Exercise instructions: Starting at the top line and ending at the last, restate the records exactly.
= = = = = = =
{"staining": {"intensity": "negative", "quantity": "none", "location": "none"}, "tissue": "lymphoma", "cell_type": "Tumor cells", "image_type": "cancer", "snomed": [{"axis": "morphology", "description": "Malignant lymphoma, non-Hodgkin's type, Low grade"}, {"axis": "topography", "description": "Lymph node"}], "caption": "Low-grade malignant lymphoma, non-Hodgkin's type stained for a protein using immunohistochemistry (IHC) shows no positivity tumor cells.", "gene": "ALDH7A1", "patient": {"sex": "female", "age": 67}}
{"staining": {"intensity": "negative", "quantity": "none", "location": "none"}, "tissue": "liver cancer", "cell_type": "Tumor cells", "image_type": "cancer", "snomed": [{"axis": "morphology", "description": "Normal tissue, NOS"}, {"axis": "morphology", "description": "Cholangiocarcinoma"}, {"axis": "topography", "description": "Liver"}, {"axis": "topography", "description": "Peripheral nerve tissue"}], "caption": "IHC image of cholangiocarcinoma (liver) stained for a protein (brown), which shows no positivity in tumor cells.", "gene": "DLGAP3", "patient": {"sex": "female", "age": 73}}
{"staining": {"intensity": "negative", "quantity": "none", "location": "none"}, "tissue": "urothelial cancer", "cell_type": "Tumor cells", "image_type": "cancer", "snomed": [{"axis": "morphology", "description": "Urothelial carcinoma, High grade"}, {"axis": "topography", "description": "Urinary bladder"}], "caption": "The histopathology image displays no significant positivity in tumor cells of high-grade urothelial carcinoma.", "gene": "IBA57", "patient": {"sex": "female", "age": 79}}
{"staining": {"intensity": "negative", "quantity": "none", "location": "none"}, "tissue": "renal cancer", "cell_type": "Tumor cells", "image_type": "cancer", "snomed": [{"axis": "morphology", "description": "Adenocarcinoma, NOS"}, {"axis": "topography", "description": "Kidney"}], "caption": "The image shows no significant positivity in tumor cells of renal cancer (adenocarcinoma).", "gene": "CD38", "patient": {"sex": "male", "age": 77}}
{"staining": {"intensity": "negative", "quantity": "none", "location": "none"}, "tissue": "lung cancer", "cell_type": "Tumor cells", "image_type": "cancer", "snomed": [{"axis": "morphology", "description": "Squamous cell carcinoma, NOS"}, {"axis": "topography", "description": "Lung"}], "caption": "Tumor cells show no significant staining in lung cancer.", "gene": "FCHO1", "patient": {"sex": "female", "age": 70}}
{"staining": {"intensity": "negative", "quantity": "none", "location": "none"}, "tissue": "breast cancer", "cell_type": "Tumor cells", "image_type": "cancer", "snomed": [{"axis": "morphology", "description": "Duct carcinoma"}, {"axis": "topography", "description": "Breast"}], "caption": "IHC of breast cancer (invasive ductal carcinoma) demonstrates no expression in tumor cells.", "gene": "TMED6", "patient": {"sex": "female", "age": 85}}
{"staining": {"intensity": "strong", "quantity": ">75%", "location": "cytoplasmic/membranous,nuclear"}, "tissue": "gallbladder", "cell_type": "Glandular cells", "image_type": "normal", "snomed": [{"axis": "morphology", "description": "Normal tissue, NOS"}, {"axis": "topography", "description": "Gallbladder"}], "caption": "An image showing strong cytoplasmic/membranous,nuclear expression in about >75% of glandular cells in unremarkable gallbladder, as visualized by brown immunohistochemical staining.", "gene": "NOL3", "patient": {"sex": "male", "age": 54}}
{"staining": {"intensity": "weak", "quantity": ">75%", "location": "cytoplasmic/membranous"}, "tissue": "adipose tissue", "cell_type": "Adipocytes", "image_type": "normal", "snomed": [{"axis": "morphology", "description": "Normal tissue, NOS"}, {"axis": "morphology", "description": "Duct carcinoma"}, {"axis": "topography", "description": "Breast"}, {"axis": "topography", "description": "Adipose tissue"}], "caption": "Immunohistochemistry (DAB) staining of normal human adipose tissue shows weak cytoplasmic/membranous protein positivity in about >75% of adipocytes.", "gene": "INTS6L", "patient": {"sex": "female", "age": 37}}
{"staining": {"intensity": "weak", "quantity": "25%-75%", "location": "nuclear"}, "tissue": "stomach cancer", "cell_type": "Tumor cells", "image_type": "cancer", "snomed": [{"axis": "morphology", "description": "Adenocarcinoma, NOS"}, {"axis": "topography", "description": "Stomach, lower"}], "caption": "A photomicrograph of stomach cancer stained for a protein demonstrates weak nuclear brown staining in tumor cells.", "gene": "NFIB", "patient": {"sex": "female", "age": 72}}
= = = = = = =
Result for this exercise:
{"staining": {"intensity": "negative", "quantity": "none", "location": "none"}, "tissue": "lymphoma", "cell_type": "Tumor cells", "image_type": "cancer", "snomed": [{"axis": "morphology", "description": "Malignant lymphoma, non-Hodgkin's type, Low grade"}, {"axis": "topography", "description": "Lymph node"}], "caption": "Low-grade malignant lymphoma, non-Hodgkin's type stained for a protein using immunohistochemistry (IHC) shows no positivity tumor cells.", "gene": "ALDH7A1", "patient": {"sex": "female", "age": 67}}
{"staining": {"intensity": "negative", "quantity": "none", "location": "none"}, "tissue": "liver cancer", "cell_type": "Tumor cells", "image_type": "cancer", "snomed": [{"axis": "morphology", "description": "Normal tissue, NOS"}, {"axis": "morphology", "description": "Cholangiocarcinoma"}, {"axis": "topography", "description": "Liver"}, {"axis": "topography", "description": "Peripheral nerve tissue"}], "caption": "IHC image of cholangiocarcinoma (liver) stained for a protein (brown), which shows no positivity in tumor cells.", "gene": "DLGAP3", "patient": {"sex": "female", "age": 73}}
{"staining": {"intensity": "negative", "quantity": "none", "location": "none"}, "tissue": "urothelial cancer", "cell_type": "Tumor cells", "image_type": "cancer", "snomed": [{"axis": "morphology", "description": "Urothelial carcinoma, High grade"}, {"axis": "topography", "description": "Urinary bladder"}], "caption": "The histopathology image displays no significant positivity in tumor cells of high-grade urothelial carcinoma.", "gene": "IBA57", "patient": {"sex": "female", "age": 79}}
{"staining": {"intensity": "negative", "quantity": "none", "location": "none"}, "tissue": "renal cancer", "cell_type": "Tumor cells", "image_type": "cancer", "snomed": [{"axis": "morphology", "description": "Adenocarcinoma, NOS"}, {"axis": "topography", "description": "Kidney"}], "caption": "The image shows no significant positivity in tumor cells of renal cancer (adenocarcinoma).", "gene": "CD38", "patient": {"sex": "male", "age": 77}}
{"staining": {"intensity": "negative", "quantity": "none", "location": "none"}, "tissue": "lung cancer", "cell_type": "Tumor cells", "image_type": "cancer", "snomed": [{"axis": "morphology", "description": "Squamous cell carcinoma, NOS"}, {"axis": "topography", "description": "Lung"}], "caption": "Tumor cells show no significant staining in lung cancer.", "gene": "FCHO1", "patient": {"sex": "female", "age": 70}}
{"staining": {"intensity": "negative", "quantity": "none", "location": "none"}, "tissue": "breast cancer", "cell_type": "Tumor cells", "image_type": "cancer", "snomed": [{"axis": "morphology", "description": "Duct carcinoma"}, {"axis": "topography", "description": "Breast"}], "caption": "IHC of breast cancer (invasive ductal carcinoma) demonstrates no expression in tumor cells.", "gene": "TMED6", "patient": {"sex": "female", "age": 85}}
{"staining": {"intensity": "strong", "quantity": ">75%", "location": "cytoplasmic/membranous,nuclear"}, "tissue": "gallbladder", "cell_type": "Glandular cells", "image_type": "normal", "snomed": [{"axis": "morphology", "description": "Normal tissue, NOS"}, {"axis": "topography", "description": "Gallbladder"}], "caption": "An image showing strong cytoplasmic/membranous,nuclear expression in about >75% of glandular cells in unremarkable gallbladder, as visualized by brown immunohistochemical staining.", "gene": "NOL3", "patient": {"sex": "male", "age": 54}}
{"staining": {"intensity": "weak", "quantity": ">75%", "location": "cytoplasmic/membranous"}, "tissue": "adipose tissue", "cell_type": "Adipocytes", "image_type": "normal", "snomed": [{"axis": "morphology", "description": "Normal tissue, NOS"}, {"axis": "morphology", "description": "Duct carcinoma"}, {"axis": "topography", "description": "Breast"}, {"axis": "topography", "description": "Adipose tissue"}], "caption": "Immunohistochemistry (DAB) staining of normal human adipose tissue shows weak cytoplasmic/membranous protein positivity in about >75% of adipocytes.", "gene": "INTS6L", "patient": {"sex": "female", "age": 37}}
{"staining": {"intensity": "weak", "quantity": "25%-75%", "location": "nuclear"}, "tissue": "stomach cancer", "cell_type": "Tumor cells", "image_type": "cancer", "snomed": [{"axis": "morphology", "description": "Adenocarcinoma, NOS"}, {"axis": "topography", "description": "Stomach, lower"}], "caption": "A photomicrograph of stomach cancer stained for a protein demonstrates weak nuclear brown staining in tumor cells.", "gene": "NFIB", "patient": {"sex": "female", "age": 72}}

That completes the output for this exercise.